*What to produce*
Can you repeat, word for word, the stretch of material from the line containing "pose: elev=16.9 azim=182.2" through the line containing "Dot at: (147, 186)"?
--- Given records ---
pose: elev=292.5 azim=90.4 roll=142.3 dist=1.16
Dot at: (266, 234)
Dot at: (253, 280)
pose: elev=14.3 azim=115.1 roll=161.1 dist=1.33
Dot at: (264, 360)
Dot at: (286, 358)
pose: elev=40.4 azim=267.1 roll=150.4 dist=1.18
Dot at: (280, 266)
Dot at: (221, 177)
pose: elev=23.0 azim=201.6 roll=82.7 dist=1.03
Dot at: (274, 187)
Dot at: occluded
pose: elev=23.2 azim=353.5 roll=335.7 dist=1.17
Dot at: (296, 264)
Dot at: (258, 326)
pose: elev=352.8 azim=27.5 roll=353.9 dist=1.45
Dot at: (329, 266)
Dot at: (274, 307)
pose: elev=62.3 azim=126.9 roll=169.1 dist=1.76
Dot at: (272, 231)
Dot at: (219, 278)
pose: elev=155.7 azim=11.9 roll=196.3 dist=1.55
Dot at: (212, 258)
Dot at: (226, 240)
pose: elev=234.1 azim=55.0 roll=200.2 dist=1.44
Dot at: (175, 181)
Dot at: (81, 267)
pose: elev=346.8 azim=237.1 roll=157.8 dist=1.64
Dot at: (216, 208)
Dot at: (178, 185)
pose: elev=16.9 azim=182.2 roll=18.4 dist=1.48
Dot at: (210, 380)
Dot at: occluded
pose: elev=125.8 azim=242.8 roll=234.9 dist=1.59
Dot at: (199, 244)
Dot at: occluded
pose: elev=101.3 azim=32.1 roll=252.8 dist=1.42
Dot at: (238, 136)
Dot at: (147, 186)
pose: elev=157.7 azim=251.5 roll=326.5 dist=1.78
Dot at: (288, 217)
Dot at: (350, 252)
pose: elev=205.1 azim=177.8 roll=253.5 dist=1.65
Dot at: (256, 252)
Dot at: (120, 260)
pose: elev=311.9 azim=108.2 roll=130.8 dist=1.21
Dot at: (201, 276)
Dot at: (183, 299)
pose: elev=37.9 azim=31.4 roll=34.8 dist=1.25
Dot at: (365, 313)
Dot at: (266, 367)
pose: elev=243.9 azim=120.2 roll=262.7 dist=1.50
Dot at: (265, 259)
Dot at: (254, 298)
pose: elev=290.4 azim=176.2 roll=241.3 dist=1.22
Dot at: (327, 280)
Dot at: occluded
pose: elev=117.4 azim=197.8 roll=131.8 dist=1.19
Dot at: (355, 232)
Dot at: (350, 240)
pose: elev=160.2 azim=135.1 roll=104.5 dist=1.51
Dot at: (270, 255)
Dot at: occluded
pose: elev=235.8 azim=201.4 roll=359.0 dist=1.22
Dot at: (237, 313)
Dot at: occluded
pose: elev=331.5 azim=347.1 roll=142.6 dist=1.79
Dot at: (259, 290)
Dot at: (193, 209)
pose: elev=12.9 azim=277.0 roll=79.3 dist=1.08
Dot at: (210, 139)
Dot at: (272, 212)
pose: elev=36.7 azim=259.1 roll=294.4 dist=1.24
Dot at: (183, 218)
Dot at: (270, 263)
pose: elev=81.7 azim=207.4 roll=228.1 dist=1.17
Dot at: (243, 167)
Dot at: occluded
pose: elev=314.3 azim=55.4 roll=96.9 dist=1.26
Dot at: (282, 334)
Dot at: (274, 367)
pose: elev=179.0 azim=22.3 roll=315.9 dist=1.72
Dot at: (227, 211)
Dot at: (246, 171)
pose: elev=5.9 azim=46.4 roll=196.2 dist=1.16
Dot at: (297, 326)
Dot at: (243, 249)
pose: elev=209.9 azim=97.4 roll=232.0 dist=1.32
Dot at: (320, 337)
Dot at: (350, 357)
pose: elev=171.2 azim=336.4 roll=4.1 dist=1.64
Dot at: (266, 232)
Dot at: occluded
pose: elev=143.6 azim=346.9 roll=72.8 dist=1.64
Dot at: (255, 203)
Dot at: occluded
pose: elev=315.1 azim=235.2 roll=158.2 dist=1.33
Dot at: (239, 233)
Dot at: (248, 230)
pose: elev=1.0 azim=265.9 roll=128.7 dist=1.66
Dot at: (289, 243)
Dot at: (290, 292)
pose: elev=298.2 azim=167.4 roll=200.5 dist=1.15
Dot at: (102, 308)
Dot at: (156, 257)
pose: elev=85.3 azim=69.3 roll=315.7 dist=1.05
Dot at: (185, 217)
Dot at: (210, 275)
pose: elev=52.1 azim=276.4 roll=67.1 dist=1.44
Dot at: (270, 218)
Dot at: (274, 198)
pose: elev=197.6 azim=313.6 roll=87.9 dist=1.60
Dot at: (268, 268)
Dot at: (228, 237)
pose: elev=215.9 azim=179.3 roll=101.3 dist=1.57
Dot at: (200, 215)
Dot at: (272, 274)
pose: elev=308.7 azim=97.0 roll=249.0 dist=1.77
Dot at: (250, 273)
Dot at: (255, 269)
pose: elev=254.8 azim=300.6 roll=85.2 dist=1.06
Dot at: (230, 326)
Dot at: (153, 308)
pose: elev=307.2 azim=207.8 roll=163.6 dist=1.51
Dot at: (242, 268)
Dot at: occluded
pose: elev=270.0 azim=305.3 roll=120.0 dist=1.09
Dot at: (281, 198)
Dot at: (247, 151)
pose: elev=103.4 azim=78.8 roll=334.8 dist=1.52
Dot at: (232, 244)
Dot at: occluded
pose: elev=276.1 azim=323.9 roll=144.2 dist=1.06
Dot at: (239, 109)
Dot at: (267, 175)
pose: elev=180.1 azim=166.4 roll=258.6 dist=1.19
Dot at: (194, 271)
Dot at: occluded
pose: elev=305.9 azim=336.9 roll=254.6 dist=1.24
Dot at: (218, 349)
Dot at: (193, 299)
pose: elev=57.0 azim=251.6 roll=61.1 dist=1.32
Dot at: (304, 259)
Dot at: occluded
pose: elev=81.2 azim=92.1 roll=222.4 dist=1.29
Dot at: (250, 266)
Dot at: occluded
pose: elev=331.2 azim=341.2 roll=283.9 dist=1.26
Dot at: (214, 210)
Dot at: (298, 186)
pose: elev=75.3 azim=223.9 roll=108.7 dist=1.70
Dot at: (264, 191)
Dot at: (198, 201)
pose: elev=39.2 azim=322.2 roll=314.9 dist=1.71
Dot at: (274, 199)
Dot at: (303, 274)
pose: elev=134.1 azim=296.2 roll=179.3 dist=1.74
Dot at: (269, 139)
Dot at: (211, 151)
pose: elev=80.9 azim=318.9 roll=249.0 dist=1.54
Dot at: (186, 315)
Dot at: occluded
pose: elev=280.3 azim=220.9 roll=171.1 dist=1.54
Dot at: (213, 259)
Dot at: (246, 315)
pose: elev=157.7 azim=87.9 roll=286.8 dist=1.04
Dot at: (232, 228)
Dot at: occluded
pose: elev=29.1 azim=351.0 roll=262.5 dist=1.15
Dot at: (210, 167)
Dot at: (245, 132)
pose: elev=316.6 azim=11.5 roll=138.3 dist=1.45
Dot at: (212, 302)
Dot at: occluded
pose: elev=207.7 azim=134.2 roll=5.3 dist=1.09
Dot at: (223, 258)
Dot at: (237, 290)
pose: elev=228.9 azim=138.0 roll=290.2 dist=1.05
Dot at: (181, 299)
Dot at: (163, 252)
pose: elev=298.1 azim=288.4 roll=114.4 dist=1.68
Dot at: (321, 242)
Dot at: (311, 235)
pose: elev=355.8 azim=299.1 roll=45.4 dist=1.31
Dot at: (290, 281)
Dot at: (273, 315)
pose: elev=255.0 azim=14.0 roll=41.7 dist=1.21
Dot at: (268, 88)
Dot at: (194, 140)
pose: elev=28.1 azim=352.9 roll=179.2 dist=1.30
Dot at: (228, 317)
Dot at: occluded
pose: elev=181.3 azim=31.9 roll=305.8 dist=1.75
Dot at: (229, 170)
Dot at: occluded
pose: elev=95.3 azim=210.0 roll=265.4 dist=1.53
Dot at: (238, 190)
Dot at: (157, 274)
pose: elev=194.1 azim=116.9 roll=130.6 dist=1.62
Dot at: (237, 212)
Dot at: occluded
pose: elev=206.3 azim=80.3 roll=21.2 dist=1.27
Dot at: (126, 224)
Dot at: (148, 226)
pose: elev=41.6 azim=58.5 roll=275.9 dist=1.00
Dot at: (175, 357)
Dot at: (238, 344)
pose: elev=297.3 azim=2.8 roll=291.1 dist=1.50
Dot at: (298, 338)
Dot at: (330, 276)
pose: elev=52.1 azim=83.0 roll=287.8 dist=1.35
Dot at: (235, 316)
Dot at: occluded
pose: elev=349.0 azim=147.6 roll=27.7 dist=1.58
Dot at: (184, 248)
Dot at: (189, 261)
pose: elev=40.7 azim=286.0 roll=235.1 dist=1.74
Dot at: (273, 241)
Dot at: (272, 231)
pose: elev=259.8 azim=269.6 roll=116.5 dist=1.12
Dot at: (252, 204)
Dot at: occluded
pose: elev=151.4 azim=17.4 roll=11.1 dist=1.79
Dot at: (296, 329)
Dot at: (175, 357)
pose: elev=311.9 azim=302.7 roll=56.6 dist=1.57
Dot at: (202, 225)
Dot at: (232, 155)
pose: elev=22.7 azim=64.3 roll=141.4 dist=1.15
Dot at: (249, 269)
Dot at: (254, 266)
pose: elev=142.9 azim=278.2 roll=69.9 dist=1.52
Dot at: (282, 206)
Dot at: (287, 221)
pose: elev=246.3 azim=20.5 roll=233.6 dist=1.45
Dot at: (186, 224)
---
*The completed task*
pose: elev=16.9 azim=182.2 roll=18.4 dist=1.48
Dot at: (210, 380)
Dot at: occluded
pose: elev=125.8 azim=242.8 roll=234.9 dist=1.59
Dot at: (199, 244)
Dot at: occluded
pose: elev=101.3 azim=32.1 roll=252.8 dist=1.42
Dot at: (238, 136)
Dot at: (147, 186)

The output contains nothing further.